My path was slightly different - when reading an article about the most famous bodies of water in literature (must have been a slow news day), I learned of Palahniuk's short story Guts, a tale supposedly so shocking it caused people to faint at live readings. I was intrigued, but ultimately forgot about it. And then I saw Fight Club.
In fairness, the film's success is well deserved, and it is thanks in no small part to Palahniuk's writing which transposes perfectly to the interior monologue of Edward Norton's narrator, itself broken down into convenient soundbites to spawn a million anti-consumerist tweets sent from a million iPhones. Not long after I decided to hunt down Guts and read it as part of the short story anthology mashed together into a meandering novel titled Haunted. I didn't pass out, but Guts certainly hit home, a shocking tale of the depravity and subversion simmering literally just below the surface of American suburbia. The other stories were somewhat inconsistent but there were still a few gems - most notably Obsolete and Foot Work, both of which deserve big-screen adaptations of their own.
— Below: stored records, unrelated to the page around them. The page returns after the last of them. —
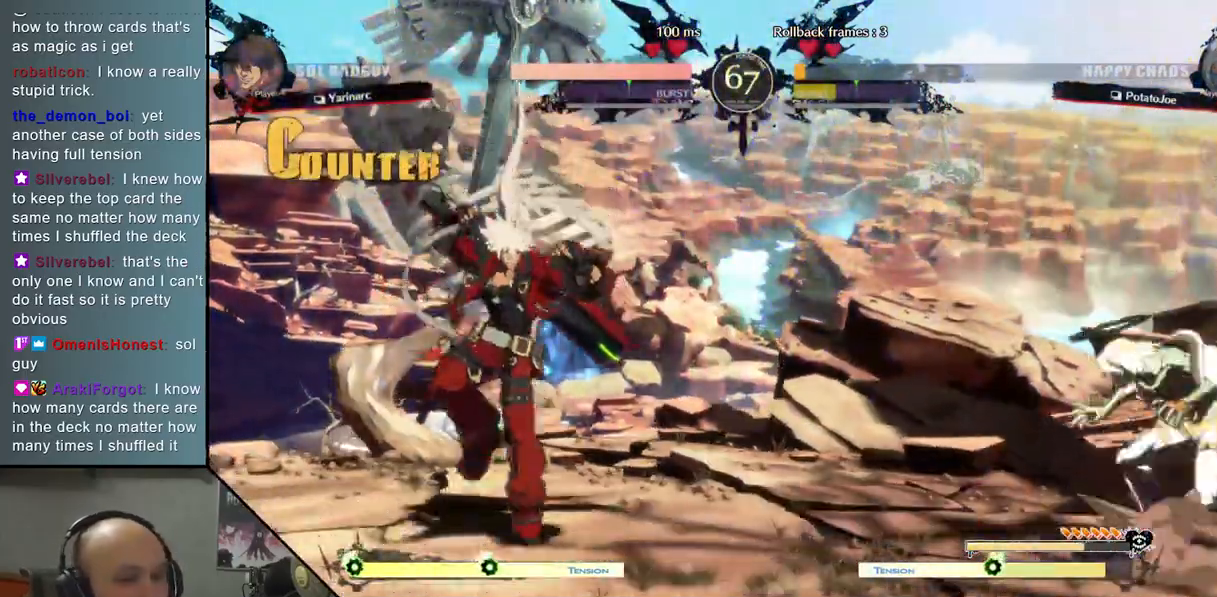
{"buttons": [], "left_stick": "center", "events": [[250, "left_stick", "up"], [383, "left_stick", "center"]]}
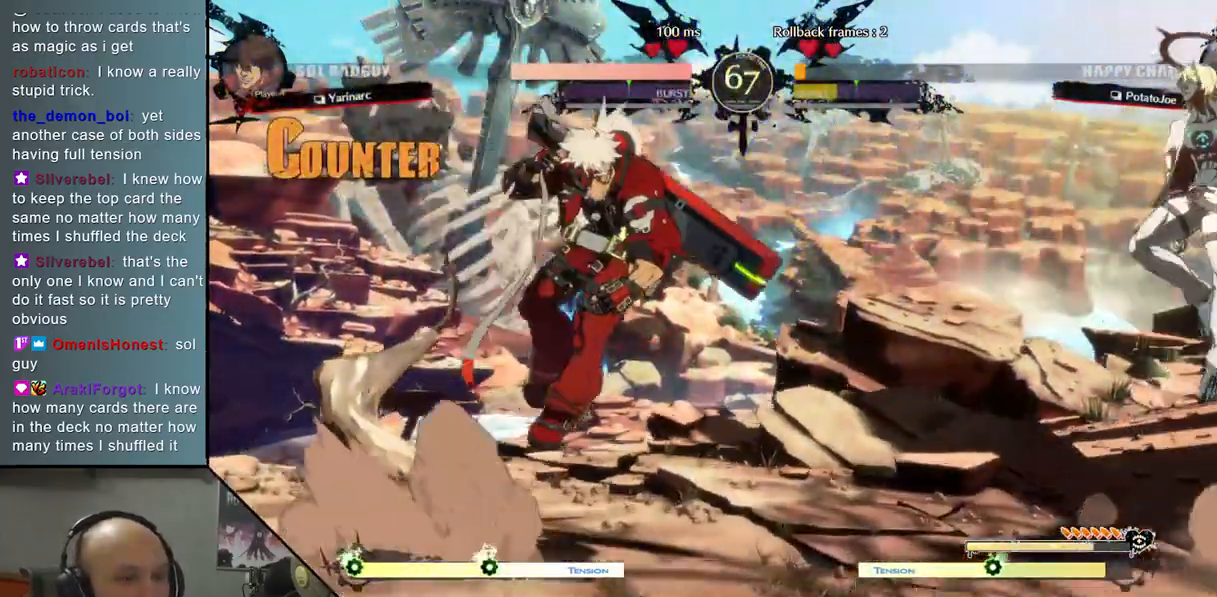
{"buttons": ["CROSS"], "left_stick": "down", "events": [[100, "left_stick", "left"], [117, "TRIANGLE", "down"], [283, "TRIANGLE", "up"], [283, "left_stick", "center"], [383, "left_stick", "down"], [467, "CROSS", "down"]]}
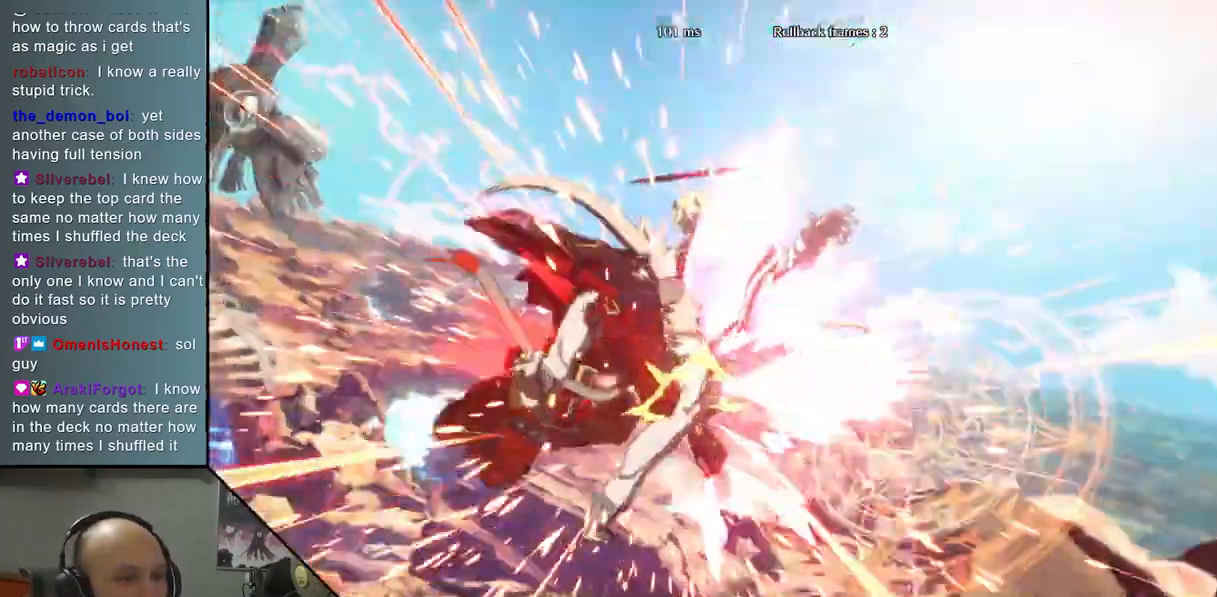
{"buttons": [], "left_stick": "right", "events": [[50, "CROSS", "up"], [133, "CROSS", "down"], [233, "CROSS", "up"], [300, "left_stick", "right"]]}
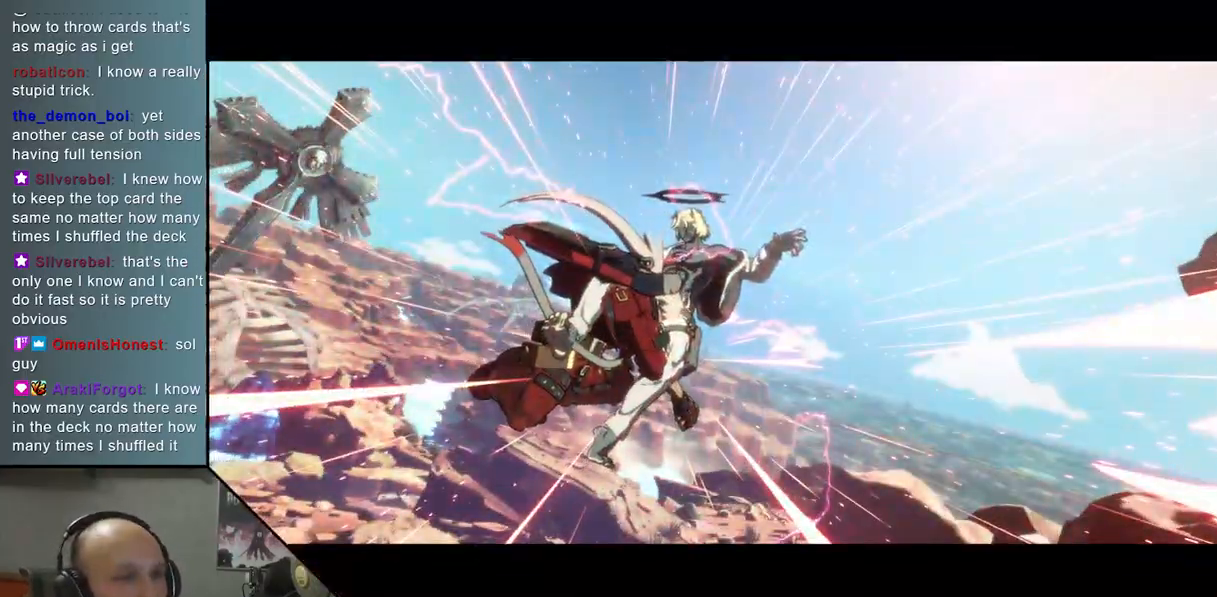
{"buttons": [], "left_stick": "center", "events": [[17, "left_stick", "center"]]}
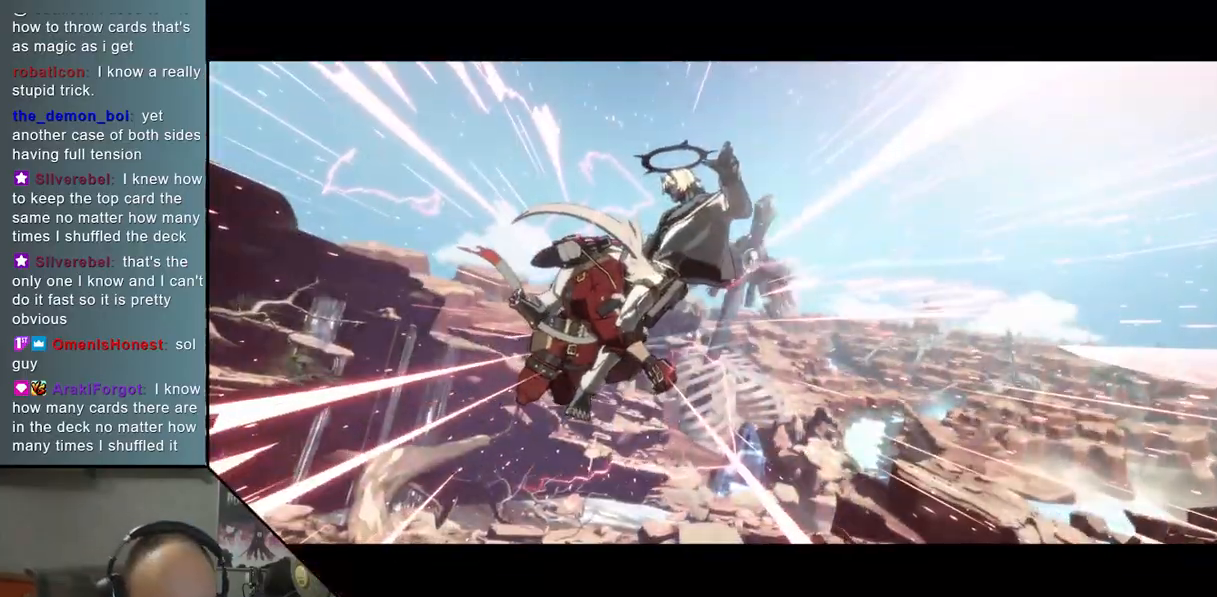
{"buttons": [], "left_stick": "center", "events": []}
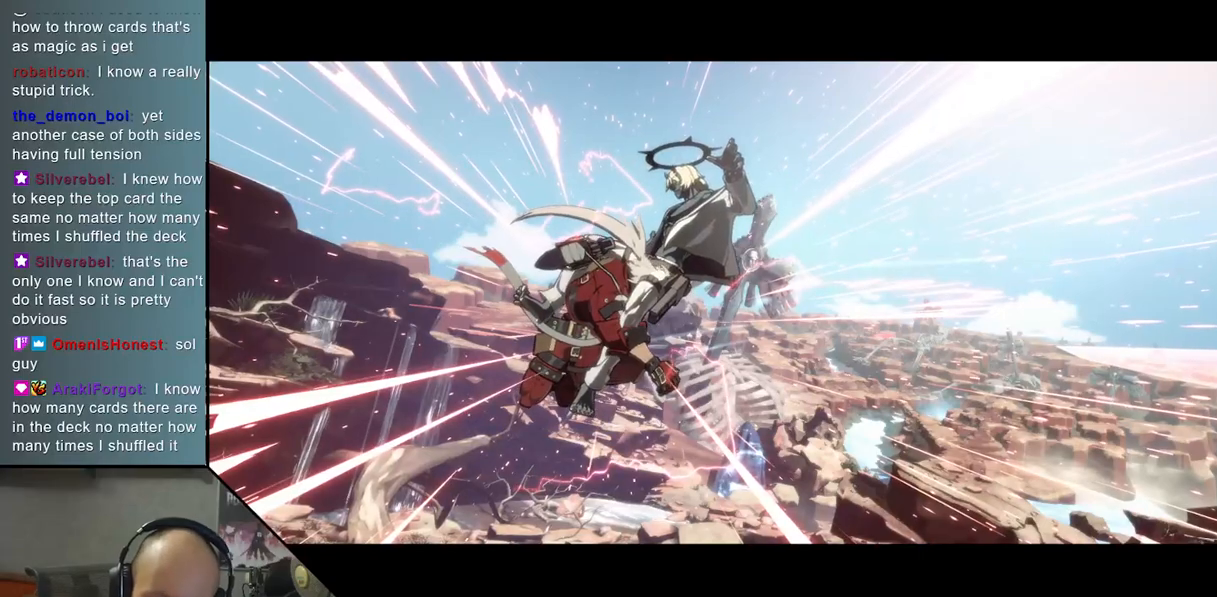
{"buttons": [], "left_stick": "center", "events": []}
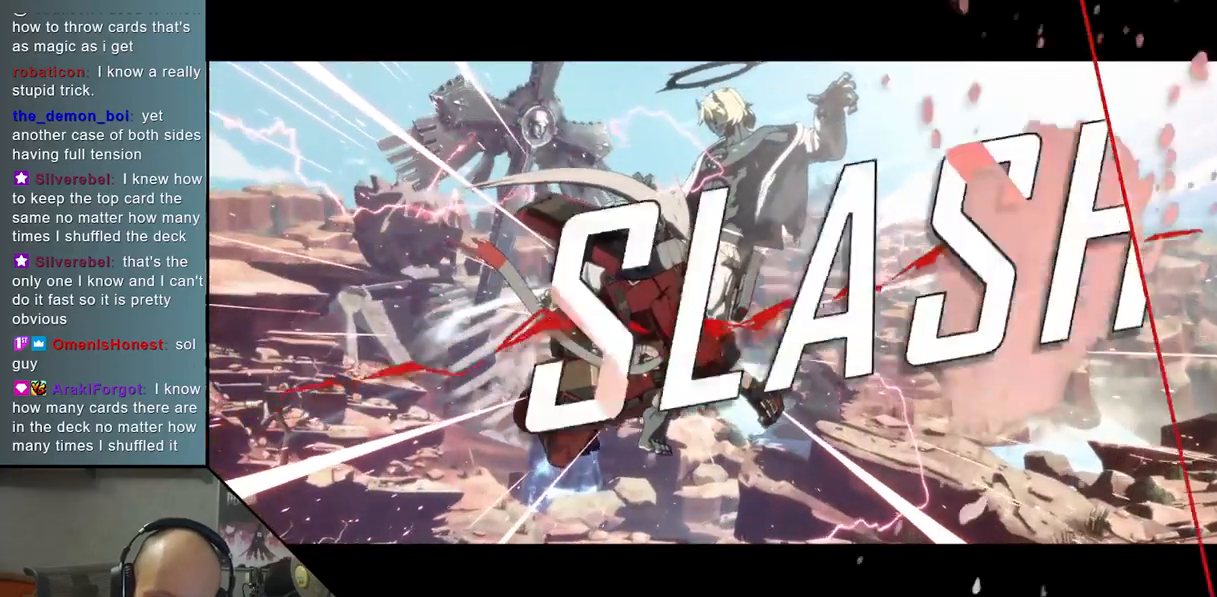
{"buttons": [], "left_stick": "center", "events": []}
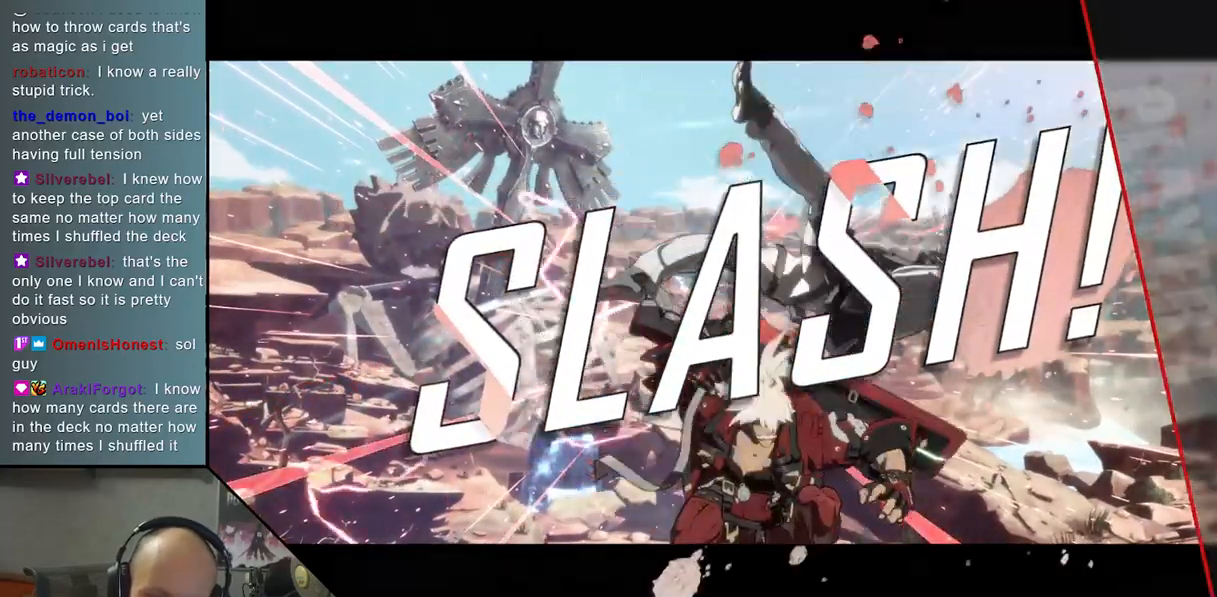
{"buttons": [], "left_stick": "center", "events": []}
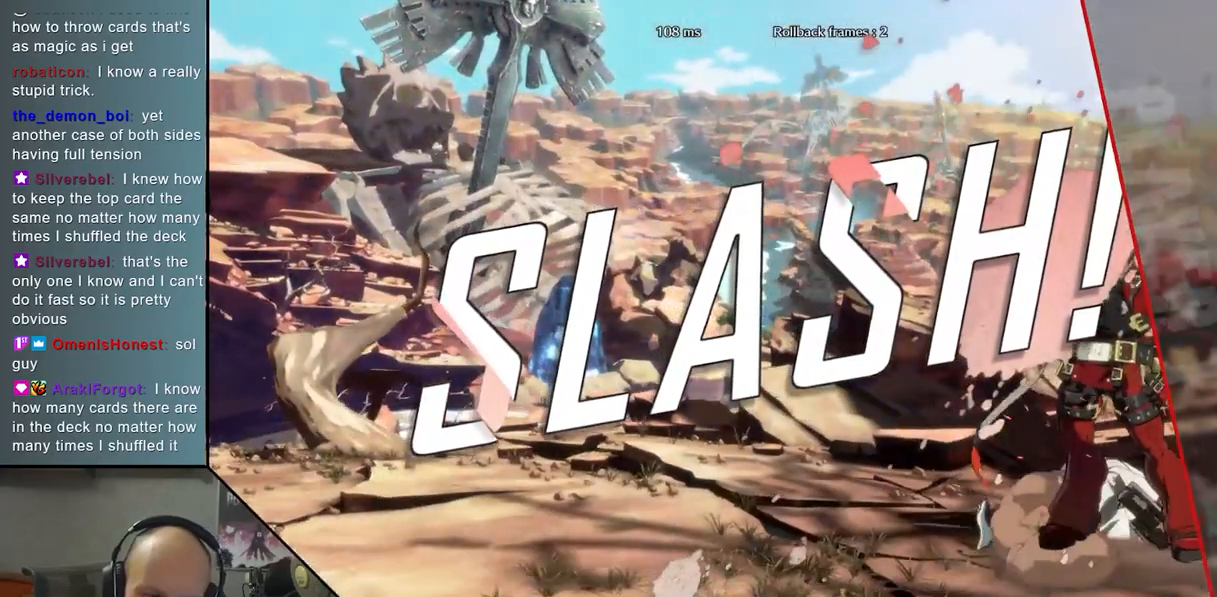
{"buttons": [], "left_stick": "center", "events": []}
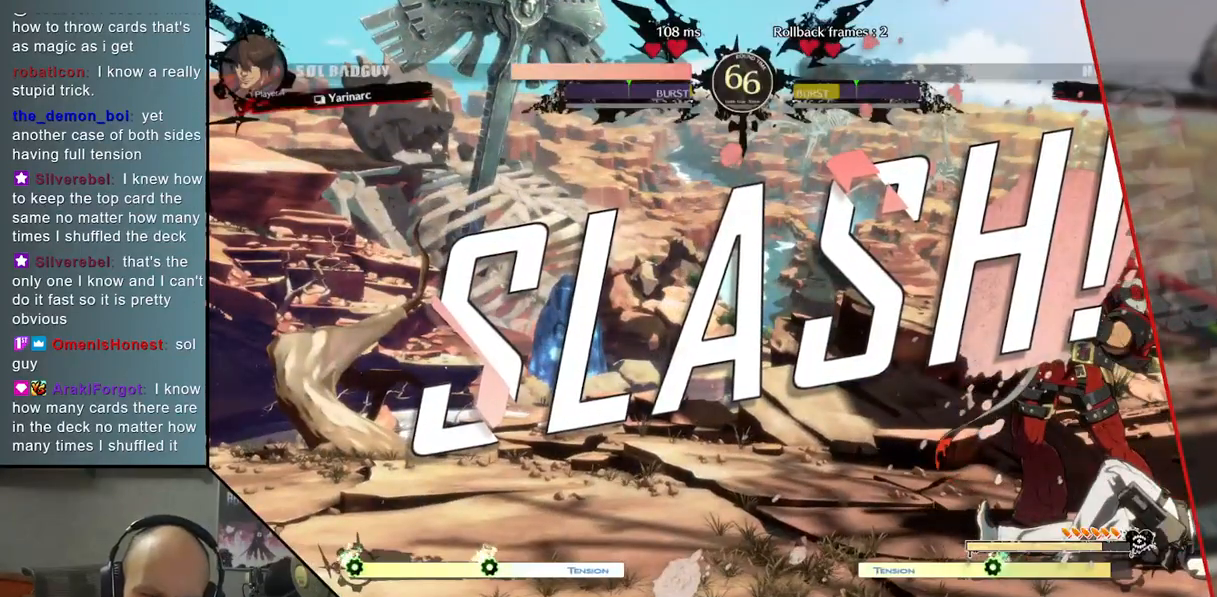
{"buttons": [], "left_stick": "center", "events": []}
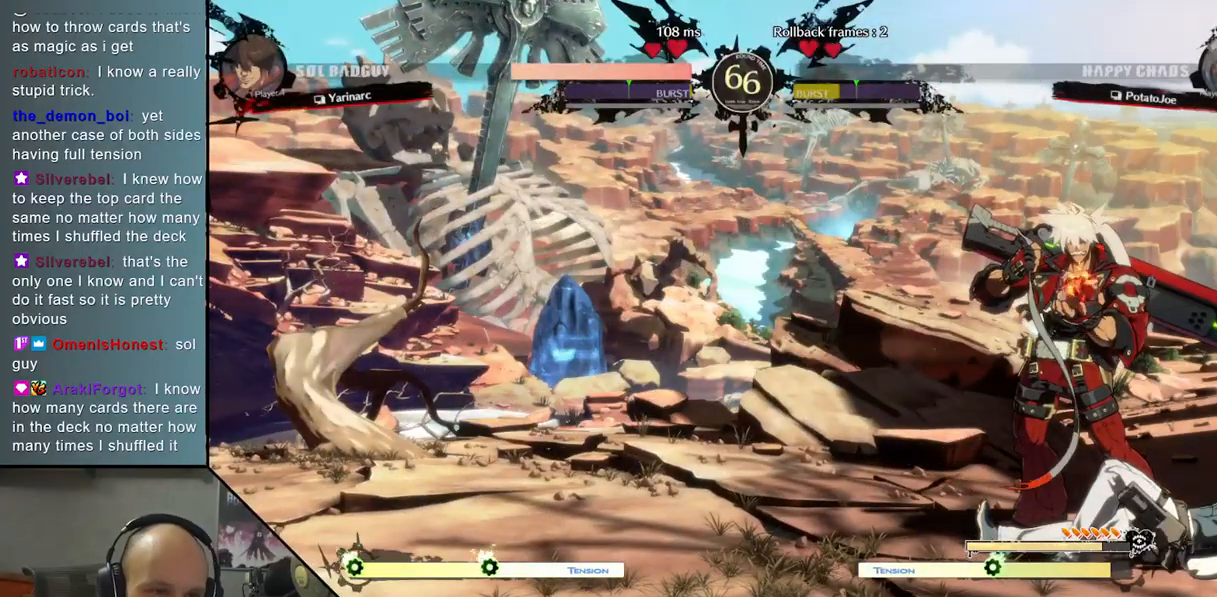
{"buttons": [], "left_stick": "center", "events": []}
Make Something Up is Palahniuk's second collection of short stories, and ultimately the same appraisal can be made. While it drops the overall plot that weaved in and out of Haunted, there are still a few subtle connections between the 24 pieces that form the whole. This is most obvious in a triptych of stories featuring anthropomorphised animals loosely resembling Aesop's fables but with moral conclusions so brutally mean-spirited they leave a sour aftertaste. Similar in nature are the likes of Cannibal, Zombies and Tunnel of Love, three tales in keeping with the general theme of the grim reality of American society. These are hardly enjoyable reading and ultimately I failed to see the point, unless there was no point other than to show that, a lot of the time, life is arbitrary and unfair.
Equally hard to get on with were the more experimental stories. The dense word-fog of Smoke and the endless malapropisms shoved into Eleanor result in prose that is borderline unreadable, and while they undoubtedly took a lot skill to write, there is not much enjoyment to be gleaned. It's akin to listening to a world-class musician practicing scales for hours on end. Slightly more successful was Liturgy, an exercise in the art of the euphemism of upper-middle class society.
But as with Haunted, there are more than a few stories here that just work. Essentially a shaggy dog story told in stream of consciousness style, The Facts of Life is perhaps the most shocking of the bunch, but also the funniest in my opinion. Torcher cleverly doubles up as a murder mystery caper and a savage satire of the trust fund hippie culture; Expedition mixes Kafka and de Sade into a foreshadowing of a possible Fight Club sequel. And call me soft, but while Fetch and Mister Elegant may seem incongruous with their happy endings, they stand out as the two most enjoyable stories here.
Objectively the best, however, would have to be Inclinations. Being the longest story in the book, it has room to develop its characters, lurch from ironic to funny to terrifying to foul and back again, and deliver plenty of twists along the way. Again, while I am perhaps not quite tuned into its portrayal of the unique pressures and intricacies of American life, it does deliver a sensitive look at the teenage experience that is not often seen in literature.
Overall, I found the quality of these stories to vary immensely. While all were shocking in their own way, it is what Palahniuk actually does with that shock value that means at least a few of them go above and beyond that basic level. One thing is for sure - the collection's subtitle, Stories You Can't Unread is more than suitable.
2.5/5
Undoubtedly, this is a pretty punk form of writing, but that's another area I'm not particularly attuned to. In the end, while I'm sure there are plenty more out there, the best act I could think of to blend punk aesthetic with a certain level of technical ability is Pixies. Oh, and their song Where is my Mind plays over the closing credits of Fight Club, so that'll do.